TO-DO ITEM ▸ How many lines in the entries below include the word "三月的老虎"? Respond with the number only.

=======

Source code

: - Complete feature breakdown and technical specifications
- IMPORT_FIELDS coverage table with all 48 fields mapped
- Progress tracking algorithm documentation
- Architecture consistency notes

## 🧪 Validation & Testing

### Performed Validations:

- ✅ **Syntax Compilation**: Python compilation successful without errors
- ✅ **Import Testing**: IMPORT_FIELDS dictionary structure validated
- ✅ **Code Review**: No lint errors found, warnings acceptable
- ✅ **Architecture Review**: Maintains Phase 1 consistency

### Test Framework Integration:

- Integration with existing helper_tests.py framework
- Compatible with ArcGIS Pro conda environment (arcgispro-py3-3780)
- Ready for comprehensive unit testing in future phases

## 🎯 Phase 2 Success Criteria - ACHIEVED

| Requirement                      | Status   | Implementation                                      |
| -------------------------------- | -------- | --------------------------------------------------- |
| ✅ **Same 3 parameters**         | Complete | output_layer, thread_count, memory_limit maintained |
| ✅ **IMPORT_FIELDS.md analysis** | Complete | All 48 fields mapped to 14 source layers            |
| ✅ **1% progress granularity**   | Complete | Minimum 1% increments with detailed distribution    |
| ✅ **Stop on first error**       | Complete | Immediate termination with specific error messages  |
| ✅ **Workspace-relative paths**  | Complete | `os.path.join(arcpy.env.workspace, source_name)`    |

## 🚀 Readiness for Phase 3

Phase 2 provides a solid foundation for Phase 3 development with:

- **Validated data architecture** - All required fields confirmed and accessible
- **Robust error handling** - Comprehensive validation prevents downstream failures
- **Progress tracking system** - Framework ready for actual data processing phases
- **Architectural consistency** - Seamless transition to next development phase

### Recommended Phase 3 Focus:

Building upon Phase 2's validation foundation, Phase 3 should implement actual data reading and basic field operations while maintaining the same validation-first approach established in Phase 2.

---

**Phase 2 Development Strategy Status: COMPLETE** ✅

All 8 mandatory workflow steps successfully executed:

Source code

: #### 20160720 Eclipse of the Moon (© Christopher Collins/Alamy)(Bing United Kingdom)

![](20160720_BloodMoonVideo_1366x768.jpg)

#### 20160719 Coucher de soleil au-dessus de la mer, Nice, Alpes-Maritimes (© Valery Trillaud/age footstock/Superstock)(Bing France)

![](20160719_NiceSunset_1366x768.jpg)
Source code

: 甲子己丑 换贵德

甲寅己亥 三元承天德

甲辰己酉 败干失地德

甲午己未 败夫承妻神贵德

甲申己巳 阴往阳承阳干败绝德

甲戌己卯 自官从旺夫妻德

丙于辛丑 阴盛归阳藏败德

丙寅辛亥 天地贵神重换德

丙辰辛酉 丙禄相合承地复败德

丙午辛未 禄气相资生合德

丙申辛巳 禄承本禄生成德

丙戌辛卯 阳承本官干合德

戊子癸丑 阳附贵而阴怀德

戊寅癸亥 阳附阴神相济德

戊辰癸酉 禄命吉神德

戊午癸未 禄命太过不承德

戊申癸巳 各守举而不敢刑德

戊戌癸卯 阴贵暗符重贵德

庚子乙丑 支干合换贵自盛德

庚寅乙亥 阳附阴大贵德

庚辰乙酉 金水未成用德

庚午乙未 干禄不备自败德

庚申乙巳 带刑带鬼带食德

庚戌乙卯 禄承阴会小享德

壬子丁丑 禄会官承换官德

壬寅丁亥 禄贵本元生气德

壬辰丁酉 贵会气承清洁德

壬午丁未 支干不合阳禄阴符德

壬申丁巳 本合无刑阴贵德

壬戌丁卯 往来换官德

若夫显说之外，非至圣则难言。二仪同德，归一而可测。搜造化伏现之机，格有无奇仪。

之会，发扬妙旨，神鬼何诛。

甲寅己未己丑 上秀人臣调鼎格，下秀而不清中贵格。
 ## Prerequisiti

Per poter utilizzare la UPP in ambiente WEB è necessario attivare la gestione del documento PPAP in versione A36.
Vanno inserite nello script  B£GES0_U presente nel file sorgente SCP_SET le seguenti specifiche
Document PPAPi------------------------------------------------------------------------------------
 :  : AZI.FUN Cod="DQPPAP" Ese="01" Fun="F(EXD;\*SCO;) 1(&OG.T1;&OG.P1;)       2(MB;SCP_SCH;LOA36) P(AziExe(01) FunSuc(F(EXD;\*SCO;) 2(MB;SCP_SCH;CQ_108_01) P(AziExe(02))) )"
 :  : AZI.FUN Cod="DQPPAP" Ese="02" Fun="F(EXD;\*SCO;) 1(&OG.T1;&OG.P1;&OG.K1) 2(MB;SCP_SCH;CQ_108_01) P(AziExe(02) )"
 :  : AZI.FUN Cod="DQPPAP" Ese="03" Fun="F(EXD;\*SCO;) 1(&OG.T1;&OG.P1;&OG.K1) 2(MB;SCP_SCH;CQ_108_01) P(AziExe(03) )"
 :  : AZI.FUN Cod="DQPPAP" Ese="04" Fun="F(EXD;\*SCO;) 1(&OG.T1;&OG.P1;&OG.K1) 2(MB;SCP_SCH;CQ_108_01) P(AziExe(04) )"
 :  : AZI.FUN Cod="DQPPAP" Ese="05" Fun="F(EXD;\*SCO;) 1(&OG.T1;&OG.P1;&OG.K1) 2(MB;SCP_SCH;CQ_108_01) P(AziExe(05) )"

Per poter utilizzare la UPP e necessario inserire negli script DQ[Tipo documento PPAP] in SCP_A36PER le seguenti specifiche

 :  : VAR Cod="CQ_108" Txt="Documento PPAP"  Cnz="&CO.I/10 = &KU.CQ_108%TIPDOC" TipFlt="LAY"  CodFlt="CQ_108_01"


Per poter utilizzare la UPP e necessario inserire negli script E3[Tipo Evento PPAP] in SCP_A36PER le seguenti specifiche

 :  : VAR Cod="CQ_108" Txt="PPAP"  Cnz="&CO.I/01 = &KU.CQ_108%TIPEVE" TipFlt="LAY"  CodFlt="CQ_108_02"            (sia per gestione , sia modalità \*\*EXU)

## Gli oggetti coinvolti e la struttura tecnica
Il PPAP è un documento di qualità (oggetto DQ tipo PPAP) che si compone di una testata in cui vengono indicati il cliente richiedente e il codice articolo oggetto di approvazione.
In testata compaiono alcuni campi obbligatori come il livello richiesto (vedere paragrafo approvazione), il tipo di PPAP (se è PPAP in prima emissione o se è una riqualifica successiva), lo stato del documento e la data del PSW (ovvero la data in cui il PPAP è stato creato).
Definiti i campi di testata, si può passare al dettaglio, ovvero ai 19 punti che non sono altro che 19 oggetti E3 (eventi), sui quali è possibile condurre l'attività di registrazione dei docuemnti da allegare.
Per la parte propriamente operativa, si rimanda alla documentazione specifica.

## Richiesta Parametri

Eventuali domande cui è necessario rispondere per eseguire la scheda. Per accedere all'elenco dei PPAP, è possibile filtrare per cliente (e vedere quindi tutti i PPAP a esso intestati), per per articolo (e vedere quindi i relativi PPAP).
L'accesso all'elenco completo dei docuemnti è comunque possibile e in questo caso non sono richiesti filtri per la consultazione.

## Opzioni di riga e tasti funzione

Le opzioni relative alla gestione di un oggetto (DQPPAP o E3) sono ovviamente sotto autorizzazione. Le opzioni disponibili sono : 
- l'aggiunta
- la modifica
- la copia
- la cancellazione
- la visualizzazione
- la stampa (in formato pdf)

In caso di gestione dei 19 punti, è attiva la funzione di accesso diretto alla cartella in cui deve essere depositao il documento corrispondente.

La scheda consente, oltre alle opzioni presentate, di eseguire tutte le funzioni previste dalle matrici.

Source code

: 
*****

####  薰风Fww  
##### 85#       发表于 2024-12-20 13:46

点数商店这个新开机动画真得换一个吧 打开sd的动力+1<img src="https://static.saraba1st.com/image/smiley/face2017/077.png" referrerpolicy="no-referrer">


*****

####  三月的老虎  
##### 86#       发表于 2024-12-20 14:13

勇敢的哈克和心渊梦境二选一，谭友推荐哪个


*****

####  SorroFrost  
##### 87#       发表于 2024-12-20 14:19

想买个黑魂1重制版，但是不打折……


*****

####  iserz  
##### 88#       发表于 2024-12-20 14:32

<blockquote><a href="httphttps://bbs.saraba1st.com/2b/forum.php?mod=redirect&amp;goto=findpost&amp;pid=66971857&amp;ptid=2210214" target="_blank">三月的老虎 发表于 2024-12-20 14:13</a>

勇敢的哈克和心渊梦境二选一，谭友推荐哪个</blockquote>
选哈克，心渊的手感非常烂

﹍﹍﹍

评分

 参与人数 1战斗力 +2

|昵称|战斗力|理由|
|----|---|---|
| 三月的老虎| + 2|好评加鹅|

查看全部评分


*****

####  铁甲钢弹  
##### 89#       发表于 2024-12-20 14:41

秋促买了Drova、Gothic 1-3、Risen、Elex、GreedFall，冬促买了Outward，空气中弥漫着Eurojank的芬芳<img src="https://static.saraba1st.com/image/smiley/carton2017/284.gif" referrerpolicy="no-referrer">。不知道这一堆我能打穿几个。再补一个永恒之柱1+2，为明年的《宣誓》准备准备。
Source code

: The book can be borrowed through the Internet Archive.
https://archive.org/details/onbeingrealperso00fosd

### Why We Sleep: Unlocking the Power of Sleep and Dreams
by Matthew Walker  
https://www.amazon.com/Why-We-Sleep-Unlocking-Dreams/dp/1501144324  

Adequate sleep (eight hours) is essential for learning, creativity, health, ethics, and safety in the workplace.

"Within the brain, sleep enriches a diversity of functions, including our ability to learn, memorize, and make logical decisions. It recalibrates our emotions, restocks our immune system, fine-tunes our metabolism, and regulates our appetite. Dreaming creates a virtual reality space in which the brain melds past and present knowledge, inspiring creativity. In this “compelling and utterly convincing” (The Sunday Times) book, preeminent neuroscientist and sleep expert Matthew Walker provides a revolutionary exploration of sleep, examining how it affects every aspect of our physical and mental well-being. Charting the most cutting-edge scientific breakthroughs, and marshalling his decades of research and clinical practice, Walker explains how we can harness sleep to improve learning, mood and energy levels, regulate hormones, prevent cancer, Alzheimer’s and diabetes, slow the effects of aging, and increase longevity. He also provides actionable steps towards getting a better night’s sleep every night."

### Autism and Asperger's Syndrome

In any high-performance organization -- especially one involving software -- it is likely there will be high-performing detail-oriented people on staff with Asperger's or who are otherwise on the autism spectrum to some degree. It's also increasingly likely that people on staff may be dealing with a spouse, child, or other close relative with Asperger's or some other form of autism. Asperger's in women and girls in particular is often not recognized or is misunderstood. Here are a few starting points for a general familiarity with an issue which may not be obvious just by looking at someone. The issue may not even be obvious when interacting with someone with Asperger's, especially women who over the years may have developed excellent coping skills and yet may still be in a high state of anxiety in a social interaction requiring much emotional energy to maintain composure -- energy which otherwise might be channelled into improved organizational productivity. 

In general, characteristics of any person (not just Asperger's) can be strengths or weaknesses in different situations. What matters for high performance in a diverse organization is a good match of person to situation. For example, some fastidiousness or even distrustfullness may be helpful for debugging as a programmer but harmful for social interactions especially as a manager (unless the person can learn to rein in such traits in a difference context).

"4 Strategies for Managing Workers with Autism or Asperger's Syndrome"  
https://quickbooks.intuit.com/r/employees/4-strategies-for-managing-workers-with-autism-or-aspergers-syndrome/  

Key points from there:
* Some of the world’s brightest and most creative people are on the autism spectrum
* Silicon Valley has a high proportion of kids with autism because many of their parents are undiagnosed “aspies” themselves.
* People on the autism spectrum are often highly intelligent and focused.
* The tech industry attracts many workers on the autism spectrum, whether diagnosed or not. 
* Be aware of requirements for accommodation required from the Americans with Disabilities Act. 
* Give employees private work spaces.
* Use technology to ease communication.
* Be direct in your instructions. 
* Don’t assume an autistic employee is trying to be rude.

=======

TASK ANSWER ▸ 3